▶ [What this task involves]: Pictures excluded, copy every record that follows exactly as it appears.

▶ [Supplied records]:
──────────────────────────────

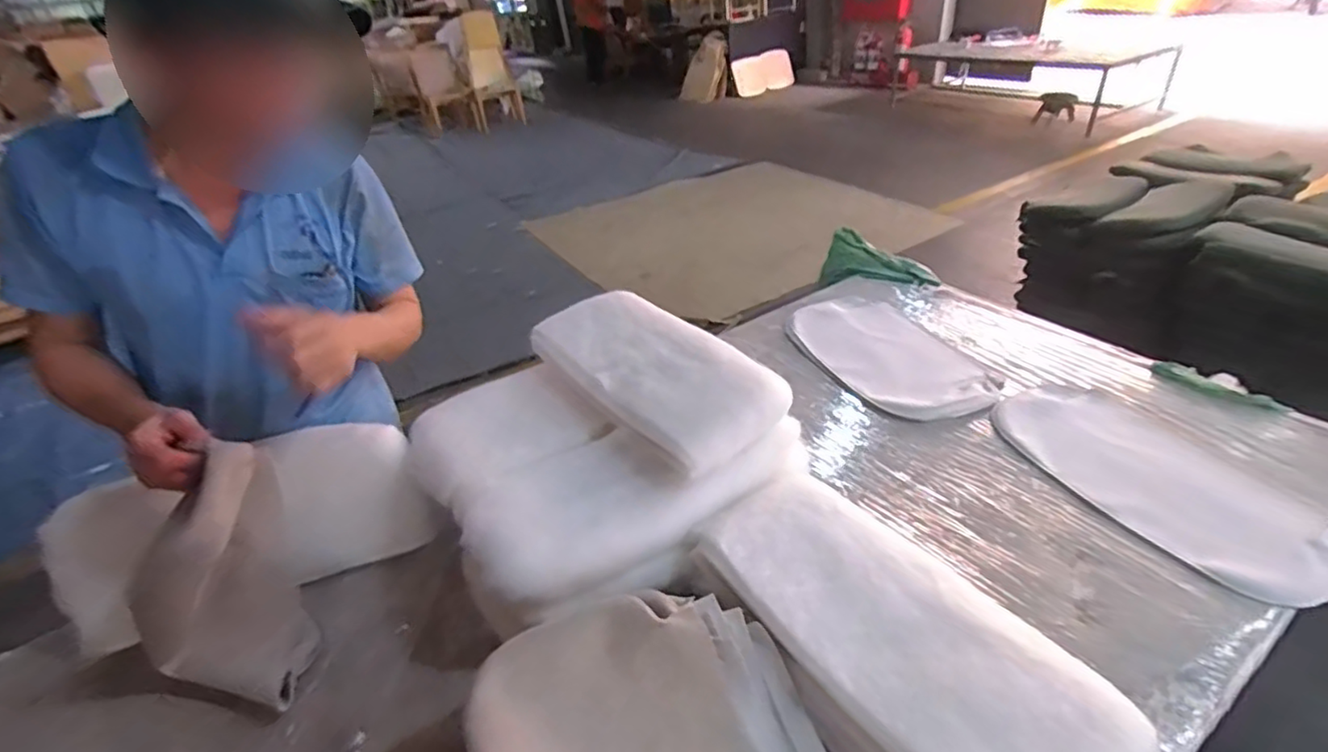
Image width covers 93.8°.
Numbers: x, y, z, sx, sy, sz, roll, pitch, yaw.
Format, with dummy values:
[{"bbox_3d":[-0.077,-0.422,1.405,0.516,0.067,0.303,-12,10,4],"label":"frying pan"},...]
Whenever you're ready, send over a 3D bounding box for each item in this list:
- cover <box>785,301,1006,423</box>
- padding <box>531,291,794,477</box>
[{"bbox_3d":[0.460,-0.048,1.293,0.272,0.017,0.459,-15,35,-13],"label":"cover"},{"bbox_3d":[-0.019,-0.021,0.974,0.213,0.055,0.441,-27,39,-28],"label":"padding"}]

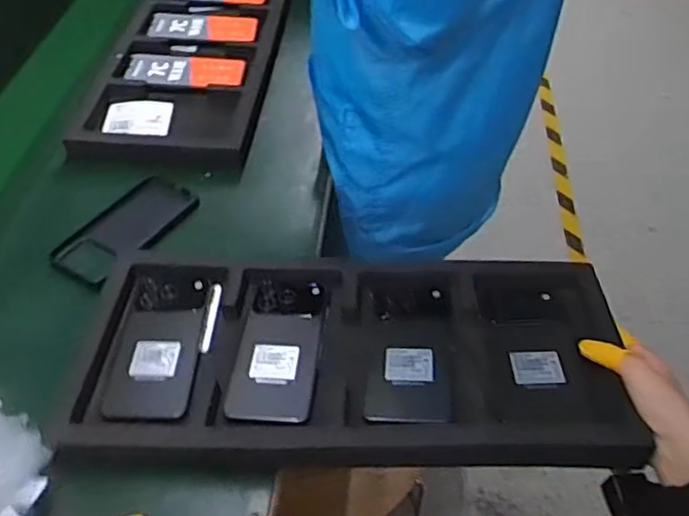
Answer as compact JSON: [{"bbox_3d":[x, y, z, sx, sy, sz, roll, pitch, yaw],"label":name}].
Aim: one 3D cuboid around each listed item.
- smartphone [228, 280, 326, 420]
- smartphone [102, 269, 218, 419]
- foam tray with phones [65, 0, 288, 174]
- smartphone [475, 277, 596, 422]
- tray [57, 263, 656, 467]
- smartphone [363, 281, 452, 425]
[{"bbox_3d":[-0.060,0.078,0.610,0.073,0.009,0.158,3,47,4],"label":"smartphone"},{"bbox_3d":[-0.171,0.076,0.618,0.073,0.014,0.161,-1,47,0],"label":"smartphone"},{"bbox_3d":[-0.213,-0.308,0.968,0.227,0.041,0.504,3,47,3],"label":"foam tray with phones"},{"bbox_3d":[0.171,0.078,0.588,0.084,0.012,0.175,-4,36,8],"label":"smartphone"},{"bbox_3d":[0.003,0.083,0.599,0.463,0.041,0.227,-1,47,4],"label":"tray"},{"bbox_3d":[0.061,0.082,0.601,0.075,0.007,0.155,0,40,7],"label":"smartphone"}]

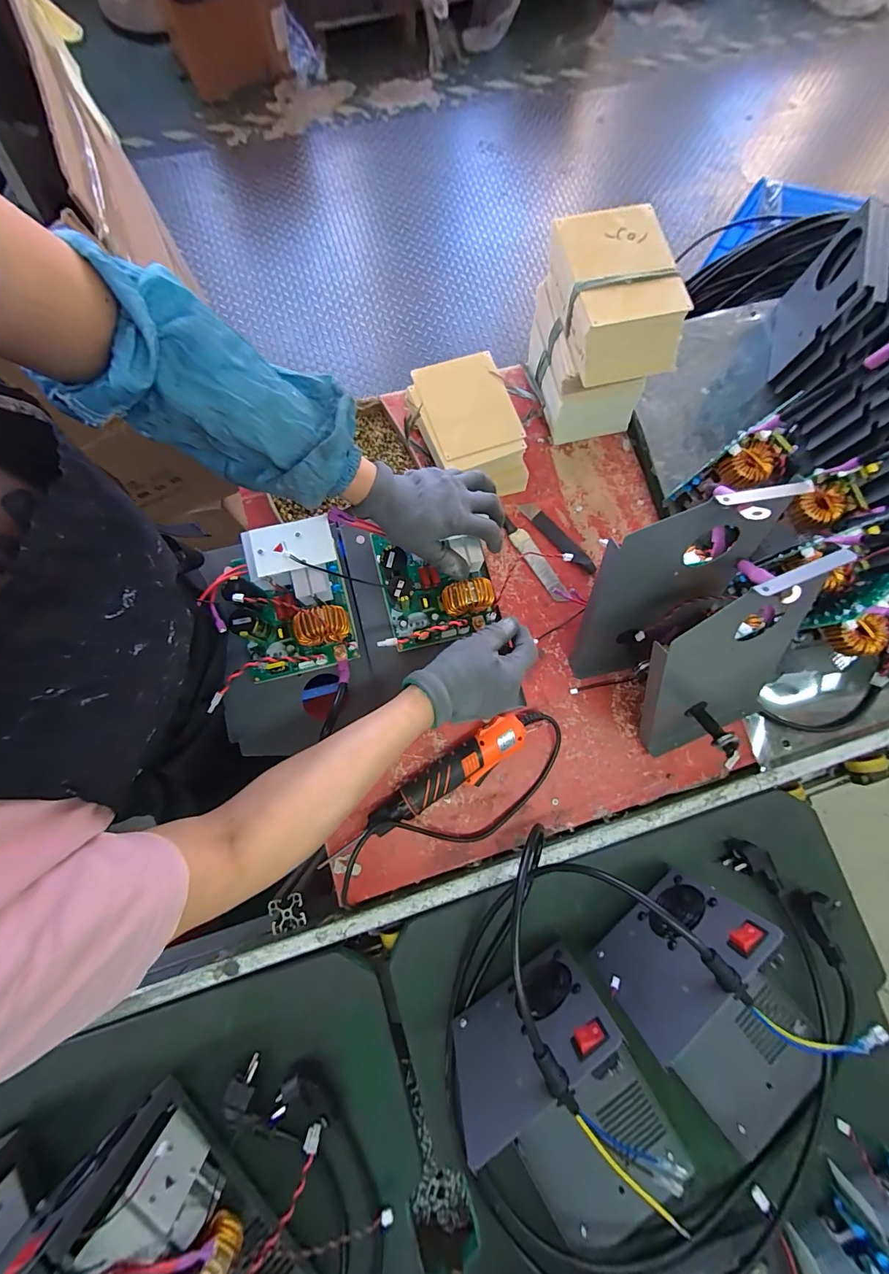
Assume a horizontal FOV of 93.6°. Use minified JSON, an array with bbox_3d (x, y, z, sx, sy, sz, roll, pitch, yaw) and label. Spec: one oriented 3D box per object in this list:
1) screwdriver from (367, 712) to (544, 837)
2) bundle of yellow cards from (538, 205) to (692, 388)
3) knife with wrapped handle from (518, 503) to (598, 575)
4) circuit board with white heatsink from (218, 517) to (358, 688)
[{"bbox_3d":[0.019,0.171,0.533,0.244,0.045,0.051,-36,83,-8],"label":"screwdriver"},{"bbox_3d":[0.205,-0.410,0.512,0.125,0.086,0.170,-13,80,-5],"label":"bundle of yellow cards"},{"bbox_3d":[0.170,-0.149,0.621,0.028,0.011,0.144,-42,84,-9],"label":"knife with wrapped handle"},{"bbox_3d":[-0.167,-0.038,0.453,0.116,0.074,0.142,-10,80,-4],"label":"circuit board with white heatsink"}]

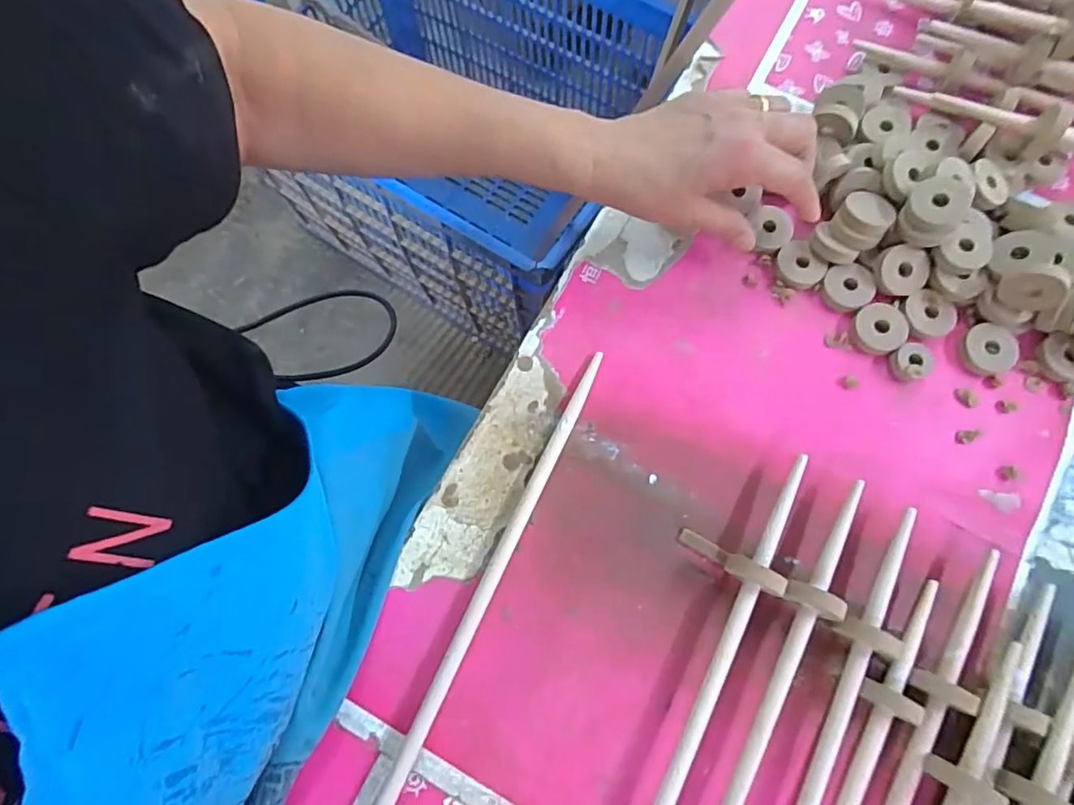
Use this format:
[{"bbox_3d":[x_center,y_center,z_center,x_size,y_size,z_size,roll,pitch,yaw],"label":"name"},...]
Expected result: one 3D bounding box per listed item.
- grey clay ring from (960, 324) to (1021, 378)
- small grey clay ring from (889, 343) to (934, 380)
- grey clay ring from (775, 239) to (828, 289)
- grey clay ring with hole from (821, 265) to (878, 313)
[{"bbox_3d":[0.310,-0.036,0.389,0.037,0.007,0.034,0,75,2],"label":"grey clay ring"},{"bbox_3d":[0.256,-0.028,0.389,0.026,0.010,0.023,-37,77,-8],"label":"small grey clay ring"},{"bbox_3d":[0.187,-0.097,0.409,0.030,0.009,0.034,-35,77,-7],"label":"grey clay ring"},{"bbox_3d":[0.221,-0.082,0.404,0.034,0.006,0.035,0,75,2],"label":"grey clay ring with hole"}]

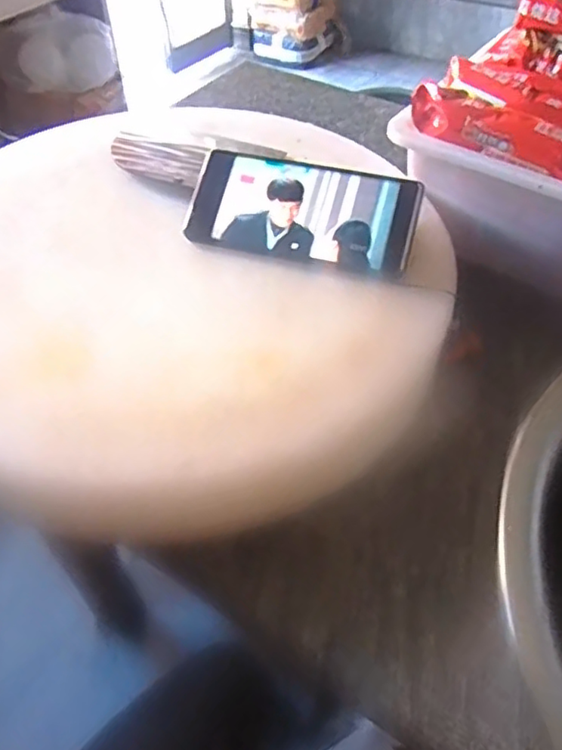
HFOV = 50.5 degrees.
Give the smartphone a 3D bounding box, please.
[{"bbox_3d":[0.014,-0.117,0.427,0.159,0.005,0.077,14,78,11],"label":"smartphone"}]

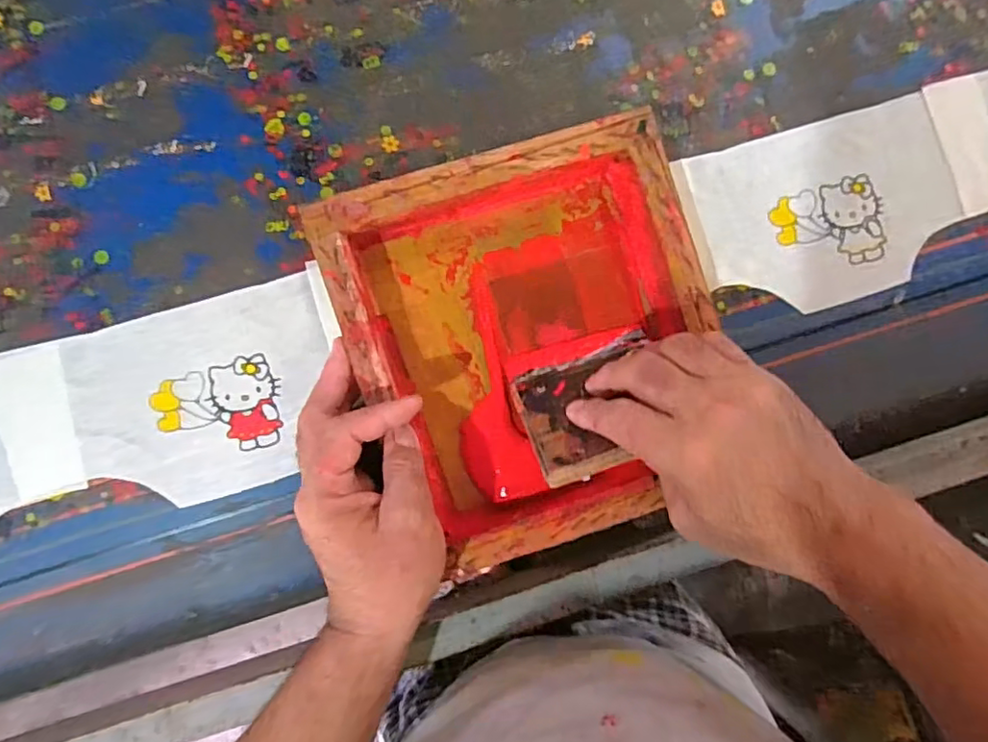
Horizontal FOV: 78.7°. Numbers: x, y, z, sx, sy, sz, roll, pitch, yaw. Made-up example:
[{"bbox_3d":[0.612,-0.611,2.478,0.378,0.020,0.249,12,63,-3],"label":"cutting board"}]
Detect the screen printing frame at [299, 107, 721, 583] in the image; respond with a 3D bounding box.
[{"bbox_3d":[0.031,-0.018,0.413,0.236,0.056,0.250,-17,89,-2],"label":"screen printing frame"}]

──────────────────────────────

▶ [Answer space]:
Image width covers 93.8°.
Numbers: x, y, z, sx, sy, sz, roll, pitch, yaw.
Format, with dummy values:
[{"bbox_3d":[-0.077,-0.422,1.405,0.516,0.067,0.303,-12,10,4],"label":"frying pan"},...]
Whenever you're ready, send over a 3D bounding box for each item in this list:
- cover <box>785,301,1006,423</box>
- padding <box>531,291,794,477</box>
[{"bbox_3d":[0.460,-0.048,1.293,0.272,0.017,0.459,-15,35,-13],"label":"cover"},{"bbox_3d":[-0.019,-0.021,0.974,0.213,0.055,0.441,-27,39,-28],"label":"padding"}]

Answer as compact JSON: [{"bbox_3d":[x, y, z, sx, sy, sz, roll, pitch, yaw],"label":name}].
Aim: one 3D cuboid around each listed item.
- smartphone [228, 280, 326, 420]
- smartphone [102, 269, 218, 419]
- foam tray with phones [65, 0, 288, 174]
- smartphone [475, 277, 596, 422]
- tray [57, 263, 656, 467]
- smartphone [363, 281, 452, 425]
[{"bbox_3d":[-0.060,0.078,0.610,0.073,0.009,0.158,3,47,4],"label":"smartphone"},{"bbox_3d":[-0.171,0.076,0.618,0.073,0.014,0.161,-1,47,0],"label":"smartphone"},{"bbox_3d":[-0.213,-0.308,0.968,0.227,0.041,0.504,3,47,3],"label":"foam tray with phones"},{"bbox_3d":[0.171,0.078,0.588,0.084,0.012,0.175,-4,36,8],"label":"smartphone"},{"bbox_3d":[0.003,0.083,0.599,0.463,0.041,0.227,-1,47,4],"label":"tray"},{"bbox_3d":[0.061,0.082,0.601,0.075,0.007,0.155,0,40,7],"label":"smartphone"}]

Assume a horizontal FOV of 93.6°. Use minified JSON, an array with bbox_3d (x, y, z, sx, sy, sz, roll, pitch, yaw) and label. Spec: one oriented 3D box per object in this list:
1) screwdriver from (367, 712) to (544, 837)
2) bundle of yellow cards from (538, 205) to (692, 388)
3) knife with wrapped handle from (518, 503) to (598, 575)
4) circuit board with white heatsink from (218, 517) to (358, 688)
[{"bbox_3d":[0.019,0.171,0.533,0.244,0.045,0.051,-36,83,-8],"label":"screwdriver"},{"bbox_3d":[0.205,-0.410,0.512,0.125,0.086,0.170,-13,80,-5],"label":"bundle of yellow cards"},{"bbox_3d":[0.170,-0.149,0.621,0.028,0.011,0.144,-42,84,-9],"label":"knife with wrapped handle"},{"bbox_3d":[-0.167,-0.038,0.453,0.116,0.074,0.142,-10,80,-4],"label":"circuit board with white heatsink"}]

Use this format:
[{"bbox_3d":[x_center,y_center,z_center,x_size,y_size,z_size,roll,pitch,yaw],"label":"name"},...]
Expected result: one 3D bounding box per listed item.
- grey clay ring from (960, 324) to (1021, 378)
- small grey clay ring from (889, 343) to (934, 380)
- grey clay ring from (775, 239) to (828, 289)
- grey clay ring with hole from (821, 265) to (878, 313)
[{"bbox_3d":[0.310,-0.036,0.389,0.037,0.007,0.034,0,75,2],"label":"grey clay ring"},{"bbox_3d":[0.256,-0.028,0.389,0.026,0.010,0.023,-37,77,-8],"label":"small grey clay ring"},{"bbox_3d":[0.187,-0.097,0.409,0.030,0.009,0.034,-35,77,-7],"label":"grey clay ring"},{"bbox_3d":[0.221,-0.082,0.404,0.034,0.006,0.035,0,75,2],"label":"grey clay ring with hole"}]

HFOV = 50.5 degrees.
Give the smartphone a 3D bounding box, please.
[{"bbox_3d":[0.014,-0.117,0.427,0.159,0.005,0.077,14,78,11],"label":"smartphone"}]

Horizontal FOV: 78.7°. Numbers: x, y, z, sx, sy, sz, roll, pitch, yaw. Made-up example:
[{"bbox_3d":[0.612,-0.611,2.478,0.378,0.020,0.249,12,63,-3],"label":"cutting board"}]
Detect the screen printing frame at [299, 107, 721, 583] in the image; respond with a 3D bounding box.
[{"bbox_3d":[0.031,-0.018,0.413,0.236,0.056,0.250,-17,89,-2],"label":"screen printing frame"}]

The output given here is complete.